Melaia raised her head to protest, but her skull throbbed. She dropped back onto the pillow.

“It’s one thing to be determined and steadfast. It’s another to be bullheaded and willful. That’s what got Dreia killed.” Jarrod brushed back long strands of hair that had escaped the thong at the back of his neck. His robe was dusty, his face weary and stern. “Have you ever worked with ramble roses?” he asked.

She wanted to tell Jarrod that she was picking a blossom from the ramble rose on the temple wall when Livia’s son, Sergai, arrived and the hawk attacked. But her head pounded, so she simply said, “In Navia.”

“Then you know that the ramble-rose vine overruns all other plants and chokes them out if it’s not trained to a wall or trellis,” said Jarrod. “Your destiny is beginning to bloom, Melaia, but you’ve got to train your will. If you let it go wild, it will overrun you and everyone around you.”

“I’ll never be free of Dreia’s task, will I?”

“Free of your destiny?” Jarrod shook his head as if she were crazed. “Why would you want to be free of your destiny? Nothing else will satisfy. As for freedom, that’s a matter of the heart. Pursue your destiny, and you’ll find your freedom along the way.”

Melaia thought Jarrod sounded a lot like the proverbs in Dreia’s bewildering book. But it occurred to her that, like Livia, she could hear truth in his
voice. It was Jarrod’s voice, to be sure, but it gave her hope that she would someday be able to discern truth in Trevin’s voice as well.

She wanted to assure Jarrod that she had heard him, but her head hurt so much, all she did was groan.

Jarrod trudged out, rubbing his forehead, and Gerda bustled in. Melaia winced as Gerda gently lifted her head and pressed a warm spice-scented poultice in place.

“Where’s Livia?” Melaia whispered.

“Resting.” Gerda drew a blanket over her, then tiptoed out of the room.

Melaia’s wound pulsed painfully with the pressure of the poultice.

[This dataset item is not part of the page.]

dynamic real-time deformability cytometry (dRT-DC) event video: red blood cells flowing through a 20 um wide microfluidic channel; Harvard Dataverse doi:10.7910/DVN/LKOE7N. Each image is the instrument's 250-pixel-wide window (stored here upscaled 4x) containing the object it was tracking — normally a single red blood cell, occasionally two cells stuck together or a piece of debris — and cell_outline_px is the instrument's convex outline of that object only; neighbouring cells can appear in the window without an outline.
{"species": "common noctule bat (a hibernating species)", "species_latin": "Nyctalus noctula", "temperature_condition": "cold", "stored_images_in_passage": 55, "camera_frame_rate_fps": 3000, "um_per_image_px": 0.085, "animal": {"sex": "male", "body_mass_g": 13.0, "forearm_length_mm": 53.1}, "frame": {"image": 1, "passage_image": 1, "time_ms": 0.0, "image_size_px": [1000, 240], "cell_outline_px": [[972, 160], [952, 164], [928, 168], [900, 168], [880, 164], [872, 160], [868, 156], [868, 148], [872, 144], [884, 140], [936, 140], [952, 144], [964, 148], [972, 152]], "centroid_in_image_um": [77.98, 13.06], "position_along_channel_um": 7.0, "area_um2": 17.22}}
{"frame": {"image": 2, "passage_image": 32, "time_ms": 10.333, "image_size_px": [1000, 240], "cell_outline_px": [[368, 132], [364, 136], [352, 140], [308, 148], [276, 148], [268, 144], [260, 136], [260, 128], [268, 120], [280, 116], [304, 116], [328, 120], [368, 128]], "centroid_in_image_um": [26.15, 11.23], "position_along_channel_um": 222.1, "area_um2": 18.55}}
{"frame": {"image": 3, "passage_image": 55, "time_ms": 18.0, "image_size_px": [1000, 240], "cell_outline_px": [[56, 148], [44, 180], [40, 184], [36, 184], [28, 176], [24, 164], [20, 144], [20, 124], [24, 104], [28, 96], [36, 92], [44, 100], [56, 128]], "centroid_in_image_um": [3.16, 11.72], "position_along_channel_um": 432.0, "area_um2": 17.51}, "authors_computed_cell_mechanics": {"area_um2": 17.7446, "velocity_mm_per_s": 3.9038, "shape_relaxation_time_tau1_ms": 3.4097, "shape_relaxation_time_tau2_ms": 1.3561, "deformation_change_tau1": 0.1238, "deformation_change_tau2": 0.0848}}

She thought about her destiny as Dreia’s daughter. Restore the Tree. Simple enough to remember, but how would it be accomplished? And who would be part of that destiny?

A tingling sensation spread through Melaia’s scalp, and the pain began to ease. She blinked sleepily at a beam that crossed the ceiling. A painted spring green vine curled along it. Here and there it blossomed with red ramble roses.